Taramuhara indians selling their handicrafts.



ready for the show, all that's needed is an audience.


leaving the 1st canyon we were off headed towards Urique and it's namesake canyon. A town passed thru along the way.



Robin biding his time before bombing past the convoy of three heavily armed humvees full of men. (then it was my turn)




some biker dudes along the way.


crappy panorama shot, but you get the idea. really fing deep canyon.


Urique is way down there.


at the viewpoint.






and not surprisingly placed along a precipitous edge of the road.


dinner time.



none of us expected our dinner to be a "caldo", soup, but it was and boy was it delicious!! (camarones rancheros and yup another crap pic.)


and the tecate tonite.


just your everyday 17th century mission is pristine condition.



and all settled in at the hotel beside the all locked up bikes..


and that was a very scenic day 8, essentially the first day in the actual vacinity of all the big canyons, and we saw two of them today!!
Day 9, might be referred to by some as a "sporting" day, so y'all come back y'hear!

thx fer lookin.


  • 1651067481055.jpeg
    700 KB · Views: 4
Last edited:


Staff member
I love "sporting" days! Sounds exciting. Thank you so much for sharing!


Well-known member
Day 9, Urique to Choix via the ferry crossing a very large reservoir km?...
Long before the morning sun warms the town of Urique. Had a terrific dinner, tasty breakfast and a good nights sleep, all in it was a good visit here. Very quiet here with the marathon having taken place last month.


a very famous long distance marathon takes place here, in these steep canyons. The Taramuhara Indians are also famous for being exceptionally good at long distance running, and usually while wearing recycled chunks of tire tread tied to their feet, they kick ass.


Our route took us back op and out of Barranca del Urique. There's a great many switchbacks in this pic.


a cribbed in overhang of rock is a very sheltered place to start a business. across the street is a vertical drop.


inside the "shelter". Hand made woven things.


A sign in the mining town of Cieneguita, a sign which we will see twice today, which is once more than planned.


The track to the town was somewhat typical Mexico backroad, bumpy rutted loose sinuous and in some parts, just fine. The road from the town was much steeper with some climbs and descents that made you pick good lines! This track should "according to google earth" go thru to the ferry which would take us across a reservoir so we can continue on towards Los Mochis where we hope to find tires.

[Work request 1]
In the ride report above, condense the paragraph beginning "The track to the town was somewhat typical" into a short bulleted list that keeps its main facts.

[Working data]
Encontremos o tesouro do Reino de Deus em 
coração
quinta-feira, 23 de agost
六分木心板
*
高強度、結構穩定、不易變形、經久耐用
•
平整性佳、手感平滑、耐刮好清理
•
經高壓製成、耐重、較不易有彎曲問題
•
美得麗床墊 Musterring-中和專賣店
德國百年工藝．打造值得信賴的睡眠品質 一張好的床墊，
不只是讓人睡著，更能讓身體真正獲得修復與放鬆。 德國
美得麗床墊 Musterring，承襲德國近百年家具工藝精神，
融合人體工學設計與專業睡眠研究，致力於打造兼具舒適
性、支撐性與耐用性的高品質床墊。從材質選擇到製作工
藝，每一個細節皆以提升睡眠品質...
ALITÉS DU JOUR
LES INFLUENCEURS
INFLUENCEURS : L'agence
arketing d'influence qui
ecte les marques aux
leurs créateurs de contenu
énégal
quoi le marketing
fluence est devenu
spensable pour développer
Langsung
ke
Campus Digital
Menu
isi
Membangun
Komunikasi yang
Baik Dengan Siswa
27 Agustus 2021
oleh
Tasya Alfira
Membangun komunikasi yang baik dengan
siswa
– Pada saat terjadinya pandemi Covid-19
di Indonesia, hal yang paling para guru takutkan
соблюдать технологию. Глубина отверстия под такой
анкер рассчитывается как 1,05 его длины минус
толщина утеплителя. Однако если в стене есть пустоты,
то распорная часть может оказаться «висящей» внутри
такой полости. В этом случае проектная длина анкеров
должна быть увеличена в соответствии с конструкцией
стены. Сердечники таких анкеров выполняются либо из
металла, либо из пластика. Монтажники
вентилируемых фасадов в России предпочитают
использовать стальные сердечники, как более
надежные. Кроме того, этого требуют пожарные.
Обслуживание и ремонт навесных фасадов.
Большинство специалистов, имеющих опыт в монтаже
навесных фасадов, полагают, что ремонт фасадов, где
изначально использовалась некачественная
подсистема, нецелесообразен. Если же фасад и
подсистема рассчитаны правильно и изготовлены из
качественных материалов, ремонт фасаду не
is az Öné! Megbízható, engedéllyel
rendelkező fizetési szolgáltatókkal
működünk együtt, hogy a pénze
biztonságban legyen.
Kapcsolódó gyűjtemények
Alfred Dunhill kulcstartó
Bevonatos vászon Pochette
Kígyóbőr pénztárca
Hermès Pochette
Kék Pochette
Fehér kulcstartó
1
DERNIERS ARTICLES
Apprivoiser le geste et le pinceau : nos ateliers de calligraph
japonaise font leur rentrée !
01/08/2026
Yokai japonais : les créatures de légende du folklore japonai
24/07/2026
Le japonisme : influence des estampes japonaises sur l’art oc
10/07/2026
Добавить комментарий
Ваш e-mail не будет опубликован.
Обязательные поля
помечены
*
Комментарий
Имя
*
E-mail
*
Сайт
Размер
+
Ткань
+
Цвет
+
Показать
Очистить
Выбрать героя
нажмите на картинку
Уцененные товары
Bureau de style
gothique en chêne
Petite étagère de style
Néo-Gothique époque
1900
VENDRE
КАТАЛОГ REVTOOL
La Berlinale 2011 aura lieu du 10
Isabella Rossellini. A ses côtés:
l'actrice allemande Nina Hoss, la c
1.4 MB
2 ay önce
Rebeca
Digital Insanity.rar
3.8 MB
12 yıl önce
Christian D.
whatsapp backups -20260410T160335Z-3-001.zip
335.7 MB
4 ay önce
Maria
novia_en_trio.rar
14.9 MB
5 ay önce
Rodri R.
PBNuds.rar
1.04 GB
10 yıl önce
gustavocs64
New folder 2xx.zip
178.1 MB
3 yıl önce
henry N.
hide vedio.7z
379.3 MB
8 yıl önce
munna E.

[Work request 2]
Repeat the rows verbatim, from the first row through the line containing "толщина утеплителя. Однако", including both of those lines.

[Answer box 1]
- The track to the town was a typical Mexican backroad: bumpy, rutted, loose and winding, though fine in some parts.
- The road from the town was much steeper, with climbs and descents that required picking good lines.
- According to Google Earth, this track should go through to a ferry across a reservoir.
- The ferry would let the group continue toward Los Mochis, where they hoped to find tires.

[Answer box 2]
Encontremos o tesouro do Reino de Deus em 
coração
quinta-feira, 23 de agost
六分木心板
*
高強度、結構穩定、不易變形、經久耐用
•
平整性佳、手感平滑、耐刮好清理
•
經高壓製成、耐重、較不易有彎曲問題
•
美得麗床墊 Musterring-中和專賣店
德國百年工藝．打造值得信賴的睡眠品質 一張好的床墊，
不只是讓人睡著，更能讓身體真正獲得修復與放鬆。 德國
美得麗床墊 Musterring，承襲德國近百年家具工藝精神，
融合人體工學設計與專業睡眠研究，致力於打造兼具舒適
性、支撐性與耐用性的高品質床墊。從材質選擇到製作工
藝，每一個細節皆以提升睡眠品質...
ALITÉS DU JOUR
LES INFLUENCEURS
INFLUENCEURS : L'agence
arketing d'influence qui
ecte les marques aux
leurs créateurs de contenu
énégal
quoi le marketing
fluence est devenu
spensable pour développer
Langsung
ke
Campus Digital
Menu
isi
Membangun
Komunikasi yang
Baik Dengan Siswa
27 Agustus 2021
oleh
Tasya Alfira
Membangun komunikasi yang baik dengan
siswa
– Pada saat terjadinya pandemi Covid-19
di Indonesia, hal yang paling para guru takutkan
соблюдать технологию. Глубина отверстия под такой
анкер рассчитывается как 1,05 его длины минус
толщина утеплителя. Однако если в стене есть пустоты,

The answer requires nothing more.